Blog da Marsha

Dia a dia, experiências e aprendizado de Marsha Hanzi

Colocando o Sítio para Dormir

Outubro é o começo da grande seca, que continuará até maio de 2018.  É o fim da época de chuvas. Estamos colhendo os últimos milhos, guardando as abóboras para o ano,  secando pimentas e farinha de folha, e basicamente nos preparando – até emocionalmente – para os longos meses sem chuva.  (Podemos ter chuvas de verão a qualquer momento - ou não! O ano passado teve quatro meses sem uma gota.)

 A grande chave agora é proteger o solo dos raios do sol. Isto é imprescindível para a fertilidade do solo e o sucesso da nossa agricultura!

Se o solo está fresco (21 graus), 100% da umidade é aproveitada para o crescimento vegetal.

Se o solo atingir 38 graus, somente 15% da umidade é aproveitada para o crescimento, e 85% é perdido por evaporação.

Se o solo atingir 54 graus, TODA a umidade é perdida por evaporação;

A 60 graus, o solo morre!!!

Nosso solo, descoberto, pode atingir facilmente 60 graus!

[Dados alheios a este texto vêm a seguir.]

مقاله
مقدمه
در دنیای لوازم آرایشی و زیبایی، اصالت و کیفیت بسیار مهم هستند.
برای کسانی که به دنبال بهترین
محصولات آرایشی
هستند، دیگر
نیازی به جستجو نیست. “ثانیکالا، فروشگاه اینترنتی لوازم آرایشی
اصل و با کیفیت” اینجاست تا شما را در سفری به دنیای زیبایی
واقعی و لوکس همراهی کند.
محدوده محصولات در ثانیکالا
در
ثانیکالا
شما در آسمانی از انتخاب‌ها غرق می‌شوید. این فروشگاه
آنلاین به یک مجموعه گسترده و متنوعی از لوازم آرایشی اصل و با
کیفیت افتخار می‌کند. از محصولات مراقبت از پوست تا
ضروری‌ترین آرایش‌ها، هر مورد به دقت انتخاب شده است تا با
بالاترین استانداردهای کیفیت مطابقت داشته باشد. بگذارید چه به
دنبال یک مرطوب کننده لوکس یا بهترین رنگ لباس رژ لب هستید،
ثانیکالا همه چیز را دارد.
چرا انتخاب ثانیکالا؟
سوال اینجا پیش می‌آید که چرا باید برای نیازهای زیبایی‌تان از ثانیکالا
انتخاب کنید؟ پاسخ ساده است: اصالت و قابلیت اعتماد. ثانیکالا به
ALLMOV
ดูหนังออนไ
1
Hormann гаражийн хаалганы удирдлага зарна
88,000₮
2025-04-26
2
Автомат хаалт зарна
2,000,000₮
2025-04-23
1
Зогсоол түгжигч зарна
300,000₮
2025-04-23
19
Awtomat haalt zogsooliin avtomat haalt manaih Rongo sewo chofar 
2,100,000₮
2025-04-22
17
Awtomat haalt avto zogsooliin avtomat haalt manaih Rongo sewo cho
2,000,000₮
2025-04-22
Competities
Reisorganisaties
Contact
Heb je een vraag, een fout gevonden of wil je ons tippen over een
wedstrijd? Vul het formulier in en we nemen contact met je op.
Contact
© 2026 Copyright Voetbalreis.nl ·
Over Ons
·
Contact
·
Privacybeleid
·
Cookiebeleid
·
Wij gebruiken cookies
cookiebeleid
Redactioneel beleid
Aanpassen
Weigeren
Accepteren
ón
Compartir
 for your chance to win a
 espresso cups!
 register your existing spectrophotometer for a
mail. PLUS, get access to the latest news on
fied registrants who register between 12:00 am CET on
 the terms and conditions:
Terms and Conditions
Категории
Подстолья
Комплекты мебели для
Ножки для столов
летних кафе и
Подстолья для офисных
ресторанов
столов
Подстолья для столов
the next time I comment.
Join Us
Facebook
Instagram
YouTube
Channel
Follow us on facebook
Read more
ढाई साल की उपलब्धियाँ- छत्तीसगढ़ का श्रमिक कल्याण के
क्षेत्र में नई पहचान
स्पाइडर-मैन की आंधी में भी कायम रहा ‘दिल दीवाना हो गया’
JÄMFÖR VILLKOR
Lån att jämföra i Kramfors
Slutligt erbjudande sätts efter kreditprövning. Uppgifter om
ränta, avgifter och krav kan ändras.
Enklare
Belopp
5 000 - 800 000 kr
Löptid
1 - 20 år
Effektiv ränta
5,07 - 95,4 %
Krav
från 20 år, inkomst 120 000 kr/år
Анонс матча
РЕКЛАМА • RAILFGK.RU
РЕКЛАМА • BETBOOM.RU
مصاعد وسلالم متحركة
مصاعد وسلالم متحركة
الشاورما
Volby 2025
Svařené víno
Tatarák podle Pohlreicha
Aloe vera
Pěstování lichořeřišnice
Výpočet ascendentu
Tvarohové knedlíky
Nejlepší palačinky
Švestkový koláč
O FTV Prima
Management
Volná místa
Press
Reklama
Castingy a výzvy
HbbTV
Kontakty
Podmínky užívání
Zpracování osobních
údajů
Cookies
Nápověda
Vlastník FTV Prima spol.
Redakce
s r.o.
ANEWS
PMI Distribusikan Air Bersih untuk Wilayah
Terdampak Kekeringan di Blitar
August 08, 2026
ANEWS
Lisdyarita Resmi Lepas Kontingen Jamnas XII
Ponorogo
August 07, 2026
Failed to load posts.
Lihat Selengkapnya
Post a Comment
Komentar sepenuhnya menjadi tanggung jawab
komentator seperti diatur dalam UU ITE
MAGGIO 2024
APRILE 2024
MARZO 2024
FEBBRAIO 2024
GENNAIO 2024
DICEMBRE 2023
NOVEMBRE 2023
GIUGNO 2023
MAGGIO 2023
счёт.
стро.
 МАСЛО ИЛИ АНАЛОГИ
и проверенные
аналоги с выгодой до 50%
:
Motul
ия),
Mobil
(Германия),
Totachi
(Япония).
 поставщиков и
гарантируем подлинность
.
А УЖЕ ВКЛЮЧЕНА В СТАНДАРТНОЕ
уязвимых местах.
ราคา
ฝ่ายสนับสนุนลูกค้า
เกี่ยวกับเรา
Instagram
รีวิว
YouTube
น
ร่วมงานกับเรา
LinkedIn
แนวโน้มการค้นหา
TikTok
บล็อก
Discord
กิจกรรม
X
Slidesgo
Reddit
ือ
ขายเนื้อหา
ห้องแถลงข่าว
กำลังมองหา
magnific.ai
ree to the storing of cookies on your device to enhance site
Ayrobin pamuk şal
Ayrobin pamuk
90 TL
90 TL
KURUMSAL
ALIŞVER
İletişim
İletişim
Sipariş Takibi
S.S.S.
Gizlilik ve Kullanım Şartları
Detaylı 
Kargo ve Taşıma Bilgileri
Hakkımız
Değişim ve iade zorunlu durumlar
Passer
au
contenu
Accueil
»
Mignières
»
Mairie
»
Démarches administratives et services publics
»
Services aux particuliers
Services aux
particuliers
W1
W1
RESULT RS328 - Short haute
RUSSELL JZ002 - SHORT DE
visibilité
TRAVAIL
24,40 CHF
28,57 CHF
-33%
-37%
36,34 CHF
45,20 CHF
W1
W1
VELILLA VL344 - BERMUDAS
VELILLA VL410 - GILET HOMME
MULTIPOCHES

Então a principal tarefa agora é cobrir, cobrir, cobrir!!!  Isto não é tão simples, quando se trata de 7 hectares de terra.

Felizmente, o nosso manejo deixa praticamente toda a terra coberta. Mas estamos nos esforçando mais ainda....

Temos um terreno novo, comprado recentemente do vizinho e continuação do nosso, onde implantamos canteiros (de 3X3 até 4X6 metros) para culturas anuais: gergelim, mostarda, amaranto, chia etc.  O solo destes canteiros ainda é pobre, por ser o primeiro ano que manejamos a área.

Estamos caprichando estes canteiros, com a esperança de começar o ano que vem com um solo muito mais fértil.  Não temos certeza dos resultados, porque, com a seca extrema e o sol escaldante, a fertilidade pode ser destruída pelo calor, a pesar dos nossos esforços - resta a verificar.

Estamos cobrindo os canteiros em várias camadas, passando uma manhã inteira em cada canteiro:

  1. Uma camada de material para aumentar o paramagnetismo do solo. Isto é um tipo de magnetismo suave, próprio em paisagens de fogo (vulcões etc.) que facilita o acesso das plantas aos minerais. Nossa paisagem é de água (o fundo de um mar interno pré-histórico), muito pobre em paramagnetismo. Assim a primeira camada da cobertura é composta de material que passou pelo fogo: carvão, cinzas, até pedaços de tijolo e telhas.
  2. Esterco fresco: rico em micro-vida;
  3. Uma camada grossa de folhas secas (de caju), moídas com palma, sisal, e babosa, todas fontes de minerais e umidade;
  4. Uma camada boa de folhas secas de caju, para ajudar a manter a umidade.

Esperamos, com isso, de criar um solo rico em cima da areia branca. O ano que vem, estes canteiros receberão uma camada grossa de composto antes de serem plantadas. Como produziram relativamente bem este ano, temos toda confiança que, o ano que vem, a produção dará um salto.

Nas áreas maiores, onde a cobertura é rala, deitamos folhas de coqueiro (que temos em abundância no bairro) para aumentar mais ainda a cobertura. A experiência já nos mostrou que estas áreas, que foram cobertas com folhas de coqueiro, são as primeiras de mostrar matos verdes com as primeiras chuvas, esperadas por março-abril.

Depois, passamos os meses secos fazendo composto, planejando , sonhando, fazendo cercas, manejando os animais, nos escondendo do calor e cuidando dos nossos visitantes. (E, no meu caso, viajando!)

Esperamos fazer um lindo vídeo para mostrar que esta época, a pesar do calor, tem uma beleza toda própria!